On 5/1/2024 4:24 PM, Matthew Grooms wrote:
On 5/1/24 14:38, mike tancsa wrote:
Kind of struggling to check if TRIM is actually working or not with
my SSDs on RELENG_14 in ZFS.
On a pool that has almost no files on it (capacity at 0% out of 3TB),
should not
zpool -w trim <pool> be almost instant after a couple of runs ?
Instead it seems to always take about 10min to complete.
Looking at the stats,
kstat.zfs.tortank1.misc.iostats.trim_bytes_failed: 0
kstat.zfs.tortank1.misc.iostats.trim_extents_failed: 0
kstat.zfs.tortank1.misc.iostats.trim_bytes_skipped: 2743435264
kstat.zfs.tortank1.misc.iostats.trim_extents_skipped: 253898
kstat.zfs.tortank1.misc.iostats.trim_bytes_written: 14835526799360
kstat.zfs.tortank1.misc.iostats.trim_extents_written: 1169158
what and why are bytes being skipped ?
One of the drives for example I had a hard time seeing evidence of
this at the disk level while fiddling with TRIM recently.

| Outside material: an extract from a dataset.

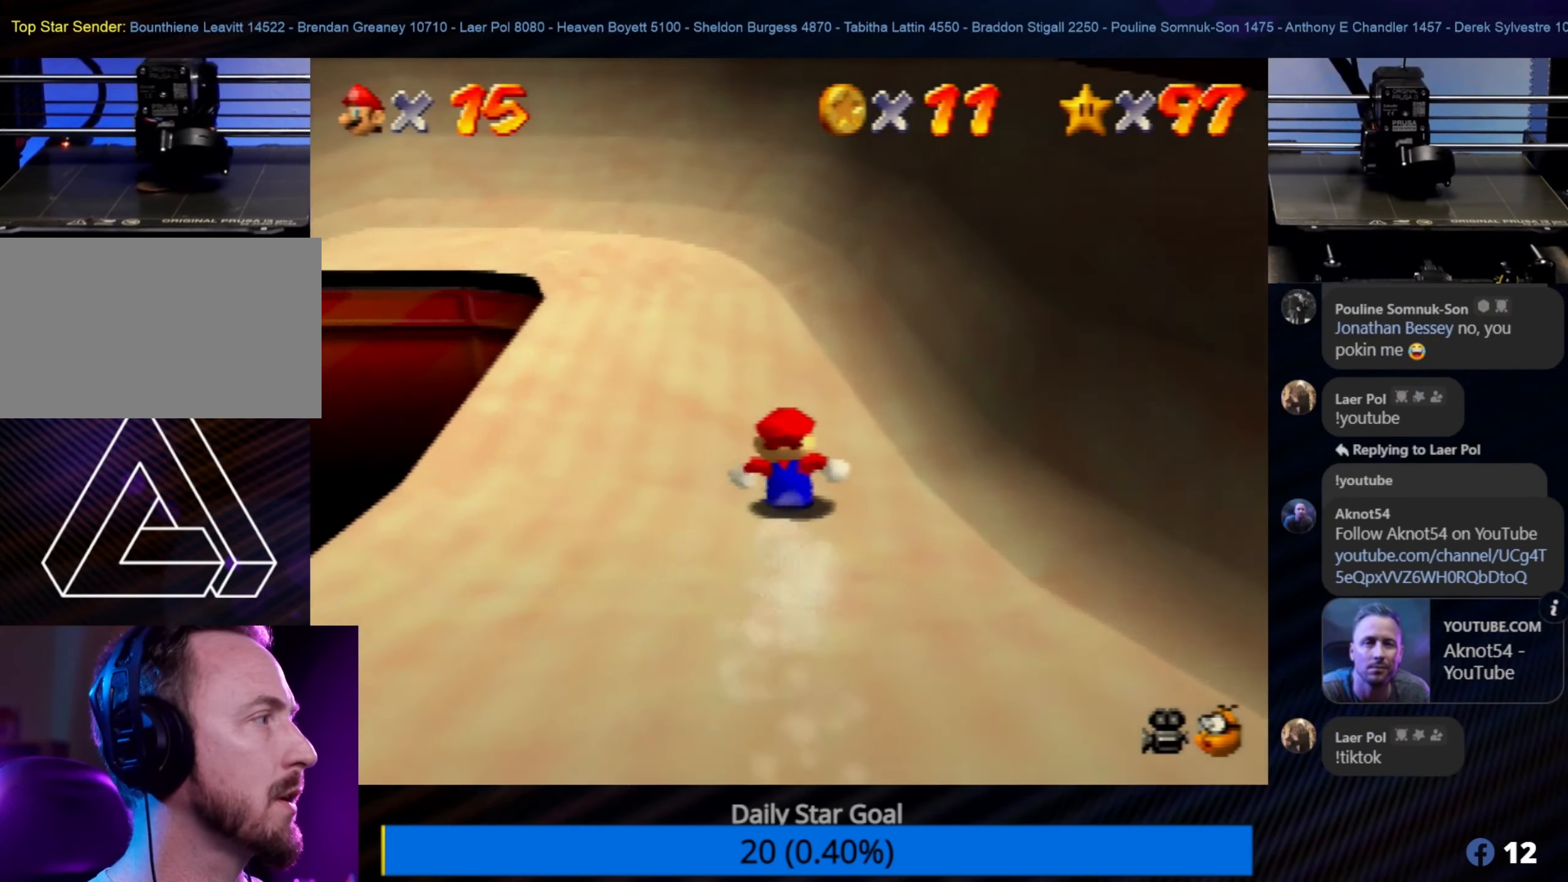
{"buttons": [], "left_stick": "left", "events": [[50, "left_stick", "up-left"], [167, "C_RIGHT", "down"], [300, "C_RIGHT", "up"], [433, "left_stick", "left"]]}
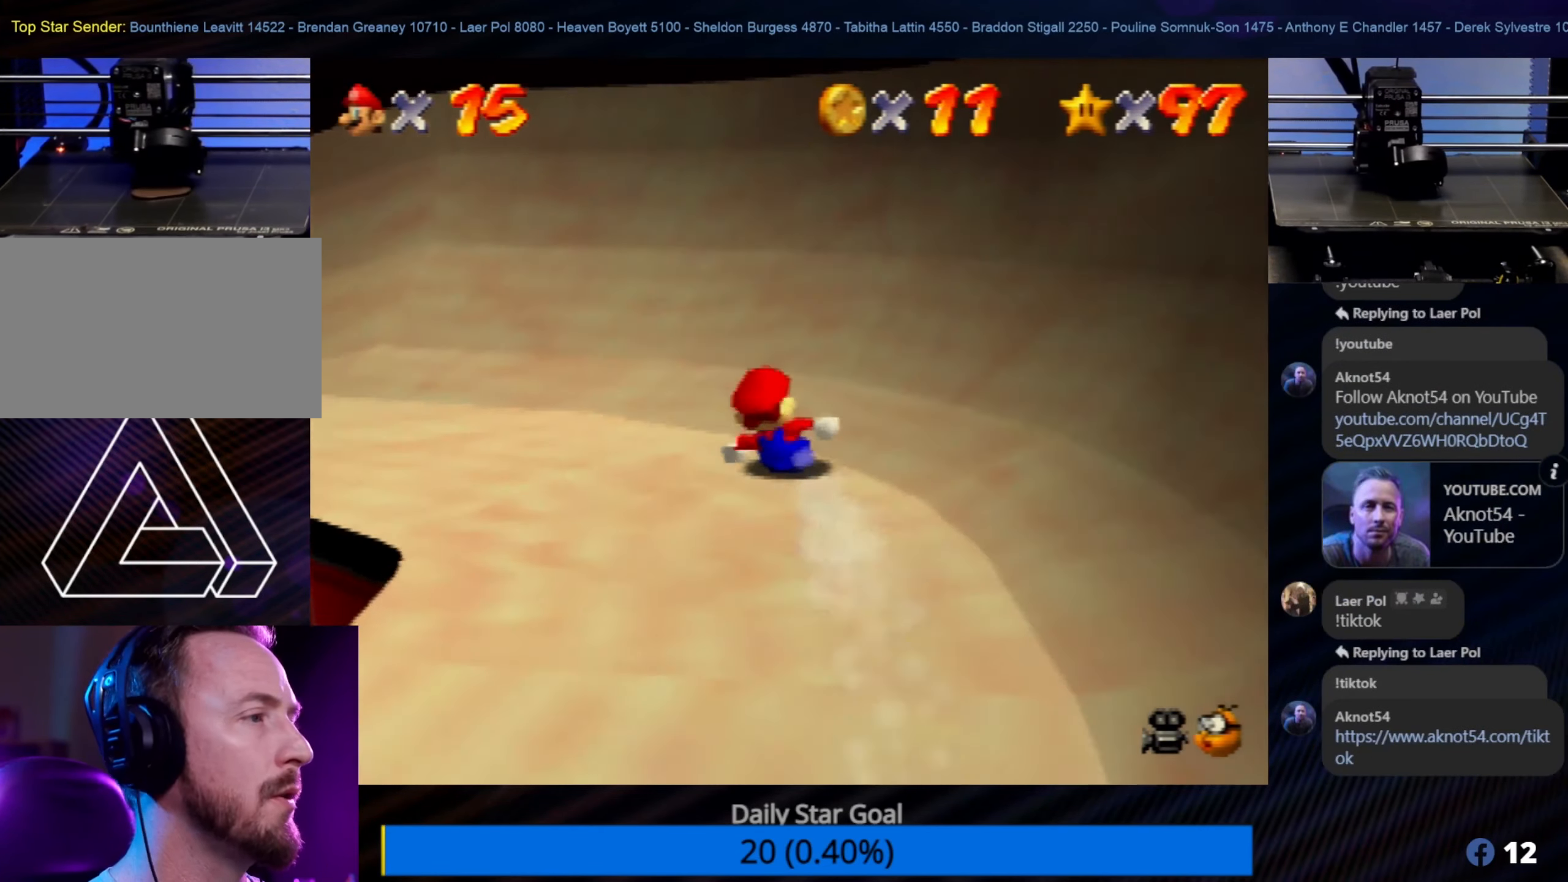
{"buttons": [], "left_stick": "left", "events": []}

It appeared
that at least some counters are driver and operation specific. For
example, the da driver appears to update counters in some paths but
not others. I assume that ada is different. There is a bug report for
da, but haven't seen any feedback ...
https://bugs.freebsd.org/bugzilla/show_bug.cgi?id=277673
You could try to run gstat with the -d flag during the time period
when the delete operations are expected to occur. That should give you
an idea of what's happening at the disk level in real time but may not
offer more info than you're already seeing.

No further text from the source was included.